Problem to work on: When you transcribe the listing that follows, keep every line exact and skip any picture.

=== Begin Enclosure ===

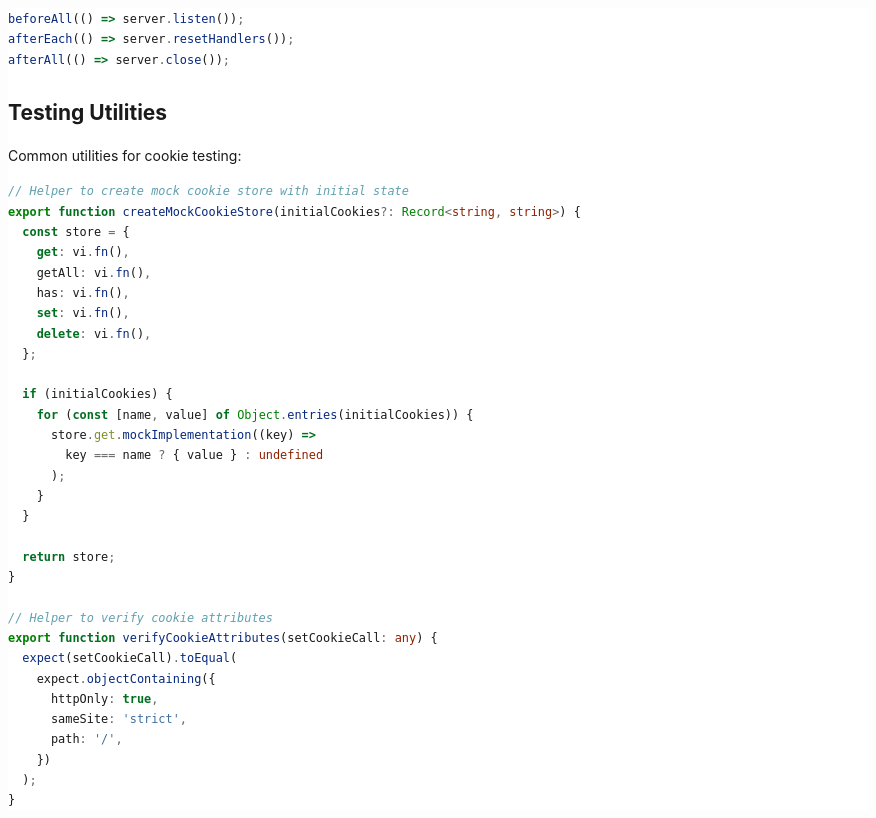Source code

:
 ```typescript
beforeAll(() => server.listen());
afterEach(() => server.resetHandlers());
afterAll(() => server.close());
```

## Testing Utilities

Common utilities for cookie testing:

```typescript
// Helper to create mock cookie store with initial state
export function createMockCookieStore(initialCookies?: Record<string, string>) {
  const store = {
    get: vi.fn(),
    getAll: vi.fn(),
    has: vi.fn(),
    set: vi.fn(),
    delete: vi.fn(),
  };

  if (initialCookies) {
    for (const [name, value] of Object.entries(initialCookies)) {
      store.get.mockImplementation((key) => 
        key === name ? { value } : undefined
      );
    }
  }

  return store;
}

// Helper to verify cookie attributes
export function verifyCookieAttributes(setCookieCall: any) {
  expect(setCookieCall).toEqual(
    expect.objectContaining({
      httpOnly: true,
      sameSite: 'strict',
      path: '/',
    })
  );
}
``` 

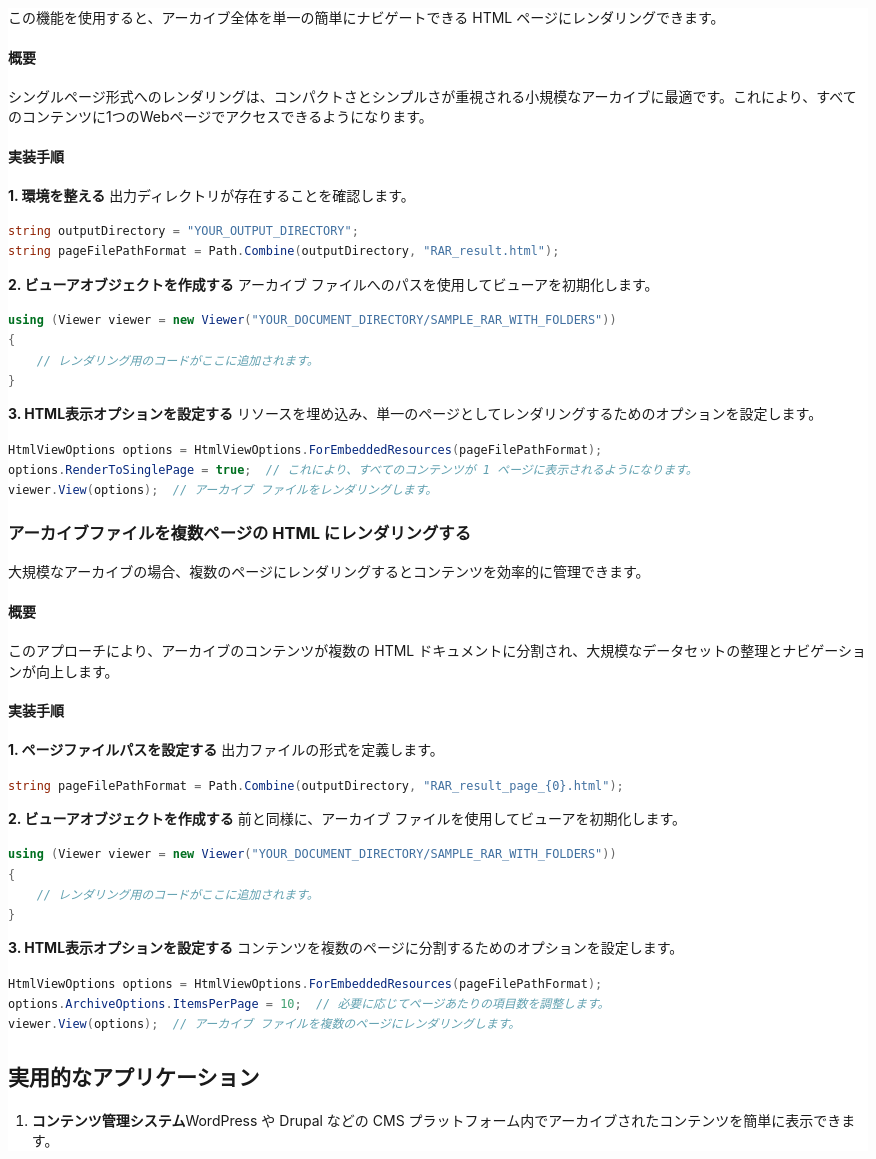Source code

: この機能を使用すると、アーカイブ全体を単一の簡単にナビゲートできる HTML ページにレンダリングできます。
#### 概要
シングルページ形式へのレンダリングは、コンパクトさとシンプルさが重視される小規模なアーカイブに最適です。これにより、すべてのコンテンツに1つのWebページでアクセスできるようになります。
#### 実装手順
**1. 環境を整える**
出力ディレクトリが存在することを確認します。
```csharp
string outputDirectory = "YOUR_OUTPUT_DIRECTORY";
string pageFilePathFormat = Path.Combine(outputDirectory, "RAR_result.html");
```
**2. ビューアオブジェクトを作成する**
アーカイブ ファイルへのパスを使用してビューアを初期化します。
```csharp
using (Viewer viewer = new Viewer("YOUR_DOCUMENT_DIRECTORY/SAMPLE_RAR_WITH_FOLDERS"))
{
    // レンダリング用のコードがここに追加されます。
}
```
**3. HTML表示オプションを設定する**
リソースを埋め込み、単一のページとしてレンダリングするためのオプションを設定します。
```csharp
HtmlViewOptions options = HtmlViewOptions.ForEmbeddedResources(pageFilePathFormat);
options.RenderToSinglePage = true;  // これにより、すべてのコンテンツが 1 ページに表示されるようになります。
viewer.View(options);  // アーカイブ ファイルをレンダリングします。
```
### アーカイブファイルを複数ページの HTML にレンダリングする
大規模なアーカイブの場合、複数のページにレンダリングするとコンテンツを効率的に管理できます。
#### 概要
このアプローチにより、アーカイブのコンテンツが複数の HTML ドキュメントに分割され、大規模なデータセットの整理とナビゲーションが向上します。
#### 実装手順
**1. ページファイルパスを設定する**
出力ファイルの形式を定義します。
```csharp
string pageFilePathFormat = Path.Combine(outputDirectory, "RAR_result_page_{0}.html");
```
**2. ビューアオブジェクトを作成する**
前と同様に、アーカイブ ファイルを使用してビューアを初期化します。
```csharp
using (Viewer viewer = new Viewer("YOUR_DOCUMENT_DIRECTORY/SAMPLE_RAR_WITH_FOLDERS"))
{
    // レンダリング用のコードがここに追加されます。
}
```
**3. HTML表示オプションを設定する**
コンテンツを複数のページに分割するためのオプションを設定します。
```csharp
HtmlViewOptions options = HtmlViewOptions.ForEmbeddedResources(pageFilePathFormat);
options.ArchiveOptions.ItemsPerPage = 10;  // 必要に応じてページあたりの項目数を調整します。
viewer.View(options);  // アーカイブ ファイルを複数のページにレンダリングします。
```
## 実用的なアプリケーション
1. **コンテンツ管理システム**WordPress や Drupal などの CMS プラットフォーム内でアーカイブされたコンテンツを簡単に表示できます。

=== End Enclosure ===

Your solution:
Source code

:
 ```typescript
beforeAll(() => server.listen());
afterEach(() => server.resetHandlers());
afterAll(() => server.close());
```

## Testing Utilities

Common utilities for cookie testing:

```typescript
// Helper to create mock cookie store with initial state
export function createMockCookieStore(initialCookies?: Record<string, string>) {
  const store = {
    get: vi.fn(),
    getAll: vi.fn(),
    has: vi.fn(),
    set: vi.fn(),
    delete: vi.fn(),
  };

  if (initialCookies) {
    for (const [name, value] of Object.entries(initialCookies)) {
      store.get.mockImplementation((key) => 
        key === name ? { value } : undefined
      );
    }
  }

  return store;
}

// Helper to verify cookie attributes
export function verifyCookieAttributes(setCookieCall: any) {
  expect(setCookieCall).toEqual(
    expect.objectContaining({
      httpOnly: true,
      sameSite: 'strict',
      path: '/',
    })
  );
}
``` 

Source code

: この機能を使用すると、アーカイブ全体を単一の簡単にナビゲートできる HTML ページにレンダリングできます。
#### 概要
シングルページ形式へのレンダリングは、コンパクトさとシンプルさが重視される小規模なアーカイブに最適です。これにより、すべてのコンテンツに1つのWebページでアクセスできるようになります。
#### 実装手順
**1. 環境を整える**
出力ディレクトリが存在することを確認します。
```csharp
string outputDirectory = "YOUR_OUTPUT_DIRECTORY";
string pageFilePathFormat = Path.Combine(outputDirectory, "RAR_result.html");
```
**2. ビューアオブジェクトを作成する**
アーカイブ ファイルへのパスを使用してビューアを初期化します。
```csharp
using (Viewer viewer = new Viewer("YOUR_DOCUMENT_DIRECTORY/SAMPLE_RAR_WITH_FOLDERS"))
{
    // レンダリング用のコードがここに追加されます。
}
```
**3. HTML表示オプションを設定する**
リソースを埋め込み、単一のページとしてレンダリングするためのオプションを設定します。
```csharp
HtmlViewOptions options = HtmlViewOptions.ForEmbeddedResources(pageFilePathFormat);
options.RenderToSinglePage = true;  // これにより、すべてのコンテンツが 1 ページに表示されるようになります。
viewer.View(options);  // アーカイブ ファイルをレンダリングします。
```
### アーカイブファイルを複数ページの HTML にレンダリングする
大規模なアーカイブの場合、複数のページにレンダリングするとコンテンツを効率的に管理できます。
#### 概要
このアプローチにより、アーカイブのコンテンツが複数の HTML ドキュメントに分割され、大規模なデータセットの整理とナビゲーションが向上します。
#### 実装手順
**1. ページファイルパスを設定する**
出力ファイルの形式を定義します。
```csharp
string pageFilePathFormat = Path.Combine(outputDirectory, "RAR_result_page_{0}.html");
```
**2. ビューアオブジェクトを作成する**
前と同様に、アーカイブ ファイルを使用してビューアを初期化します。
```csharp
using (Viewer viewer = new Viewer("YOUR_DOCUMENT_DIRECTORY/SAMPLE_RAR_WITH_FOLDERS"))
{
    // レンダリング用のコードがここに追加されます。
}
```
**3. HTML表示オプションを設定する**
コンテンツを複数のページに分割するためのオプションを設定します。
```csharp
HtmlViewOptions options = HtmlViewOptions.ForEmbeddedResources(pageFilePathFormat);
options.ArchiveOptions.ItemsPerPage = 10;  // 必要に応じてページあたりの項目数を調整します。
viewer.View(options);  // アーカイブ ファイルを複数のページにレンダリングします。
```
## 実用的なアプリケーション
1. **コンテンツ管理システム**WordPress や Drupal などの CMS プラットフォーム内でアーカイブされたコンテンツを簡単に表示できます。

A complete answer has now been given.